### THE DATA
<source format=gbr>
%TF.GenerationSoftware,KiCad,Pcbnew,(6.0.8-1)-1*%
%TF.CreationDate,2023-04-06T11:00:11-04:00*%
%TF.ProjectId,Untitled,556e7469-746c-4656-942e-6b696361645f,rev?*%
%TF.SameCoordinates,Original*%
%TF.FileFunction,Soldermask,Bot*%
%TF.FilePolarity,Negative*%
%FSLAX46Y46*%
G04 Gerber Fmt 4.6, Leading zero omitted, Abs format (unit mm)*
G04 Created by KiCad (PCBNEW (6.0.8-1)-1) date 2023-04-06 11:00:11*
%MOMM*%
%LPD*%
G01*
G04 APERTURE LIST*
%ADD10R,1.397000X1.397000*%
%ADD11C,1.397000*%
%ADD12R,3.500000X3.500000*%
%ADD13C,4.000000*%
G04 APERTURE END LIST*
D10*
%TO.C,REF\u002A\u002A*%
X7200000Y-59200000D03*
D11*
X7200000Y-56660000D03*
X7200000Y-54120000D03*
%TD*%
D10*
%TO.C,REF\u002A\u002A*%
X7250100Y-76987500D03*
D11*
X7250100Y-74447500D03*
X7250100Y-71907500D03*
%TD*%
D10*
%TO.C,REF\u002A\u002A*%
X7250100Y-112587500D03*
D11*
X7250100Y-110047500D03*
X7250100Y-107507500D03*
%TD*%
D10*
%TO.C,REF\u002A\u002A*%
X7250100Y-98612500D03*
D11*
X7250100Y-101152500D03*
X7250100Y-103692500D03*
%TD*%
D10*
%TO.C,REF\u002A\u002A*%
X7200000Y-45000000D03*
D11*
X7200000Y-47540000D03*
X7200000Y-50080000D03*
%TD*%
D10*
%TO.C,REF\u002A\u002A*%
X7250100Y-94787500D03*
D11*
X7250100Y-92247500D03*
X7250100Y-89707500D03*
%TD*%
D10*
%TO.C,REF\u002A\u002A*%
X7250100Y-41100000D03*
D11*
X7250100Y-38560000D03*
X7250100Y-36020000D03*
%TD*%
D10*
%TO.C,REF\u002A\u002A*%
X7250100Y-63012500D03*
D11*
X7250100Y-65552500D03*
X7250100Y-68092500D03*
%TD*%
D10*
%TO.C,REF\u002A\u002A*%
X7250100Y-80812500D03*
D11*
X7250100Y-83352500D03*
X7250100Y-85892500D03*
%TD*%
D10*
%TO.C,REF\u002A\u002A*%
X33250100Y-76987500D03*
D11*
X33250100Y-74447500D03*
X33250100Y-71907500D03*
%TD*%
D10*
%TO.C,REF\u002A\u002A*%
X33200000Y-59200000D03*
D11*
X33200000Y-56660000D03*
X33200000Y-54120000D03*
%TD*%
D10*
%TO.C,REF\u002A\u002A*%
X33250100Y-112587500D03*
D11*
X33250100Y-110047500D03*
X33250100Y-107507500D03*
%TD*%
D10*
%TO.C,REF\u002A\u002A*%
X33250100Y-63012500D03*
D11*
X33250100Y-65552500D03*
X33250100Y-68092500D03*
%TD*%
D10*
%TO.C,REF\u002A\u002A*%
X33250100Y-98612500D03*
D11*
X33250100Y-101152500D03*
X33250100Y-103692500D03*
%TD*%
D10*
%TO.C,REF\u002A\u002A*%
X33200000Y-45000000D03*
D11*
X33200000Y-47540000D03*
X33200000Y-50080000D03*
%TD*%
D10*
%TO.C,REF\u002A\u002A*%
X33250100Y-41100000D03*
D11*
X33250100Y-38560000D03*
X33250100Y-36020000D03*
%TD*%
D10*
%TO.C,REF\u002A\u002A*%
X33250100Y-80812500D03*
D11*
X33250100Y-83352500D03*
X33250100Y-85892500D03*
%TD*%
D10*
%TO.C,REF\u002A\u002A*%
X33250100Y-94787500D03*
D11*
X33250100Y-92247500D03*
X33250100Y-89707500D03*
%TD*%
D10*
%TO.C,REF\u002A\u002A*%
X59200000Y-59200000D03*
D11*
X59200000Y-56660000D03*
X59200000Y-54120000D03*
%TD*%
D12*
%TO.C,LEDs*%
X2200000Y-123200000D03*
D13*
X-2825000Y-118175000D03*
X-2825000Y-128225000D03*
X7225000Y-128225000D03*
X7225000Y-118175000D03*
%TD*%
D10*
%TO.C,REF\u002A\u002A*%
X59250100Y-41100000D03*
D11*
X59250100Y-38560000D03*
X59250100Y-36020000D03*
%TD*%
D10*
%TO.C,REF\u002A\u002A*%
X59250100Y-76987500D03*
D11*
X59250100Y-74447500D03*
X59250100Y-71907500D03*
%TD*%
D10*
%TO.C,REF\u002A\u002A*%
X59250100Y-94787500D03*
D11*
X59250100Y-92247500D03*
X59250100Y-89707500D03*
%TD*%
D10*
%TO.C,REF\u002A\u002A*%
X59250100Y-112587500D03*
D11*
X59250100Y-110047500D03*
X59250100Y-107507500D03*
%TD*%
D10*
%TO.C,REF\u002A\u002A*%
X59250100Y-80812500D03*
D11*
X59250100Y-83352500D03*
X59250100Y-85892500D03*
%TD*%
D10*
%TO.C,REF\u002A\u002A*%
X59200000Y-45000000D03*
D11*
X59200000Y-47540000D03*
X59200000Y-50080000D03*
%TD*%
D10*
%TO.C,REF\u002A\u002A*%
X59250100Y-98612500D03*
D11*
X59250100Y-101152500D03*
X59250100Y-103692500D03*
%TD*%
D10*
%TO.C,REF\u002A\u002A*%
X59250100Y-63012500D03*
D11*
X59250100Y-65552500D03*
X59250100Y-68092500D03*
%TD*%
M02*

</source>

--

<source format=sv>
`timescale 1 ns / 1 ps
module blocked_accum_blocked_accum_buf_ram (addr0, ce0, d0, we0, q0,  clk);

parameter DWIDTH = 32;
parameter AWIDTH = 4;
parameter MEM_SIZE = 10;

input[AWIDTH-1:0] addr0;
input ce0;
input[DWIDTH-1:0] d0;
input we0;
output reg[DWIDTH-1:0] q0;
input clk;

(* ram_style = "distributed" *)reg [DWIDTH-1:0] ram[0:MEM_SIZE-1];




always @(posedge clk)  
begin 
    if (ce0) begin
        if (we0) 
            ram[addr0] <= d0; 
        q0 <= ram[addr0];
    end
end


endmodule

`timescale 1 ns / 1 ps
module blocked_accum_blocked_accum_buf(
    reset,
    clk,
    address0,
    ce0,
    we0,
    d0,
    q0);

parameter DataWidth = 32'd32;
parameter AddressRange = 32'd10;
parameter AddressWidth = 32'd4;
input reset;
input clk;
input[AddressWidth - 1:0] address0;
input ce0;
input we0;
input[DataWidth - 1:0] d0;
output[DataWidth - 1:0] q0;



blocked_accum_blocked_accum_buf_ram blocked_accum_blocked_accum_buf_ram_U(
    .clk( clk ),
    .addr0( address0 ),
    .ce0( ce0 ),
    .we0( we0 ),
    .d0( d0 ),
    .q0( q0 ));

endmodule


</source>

### ASSIGNMENT
Look through the entries above. Extract each line with the word "output".

### FINISHED EXERCISE
output reg[DWIDTH-1:0] q0;
output[DataWidth - 1:0] q0;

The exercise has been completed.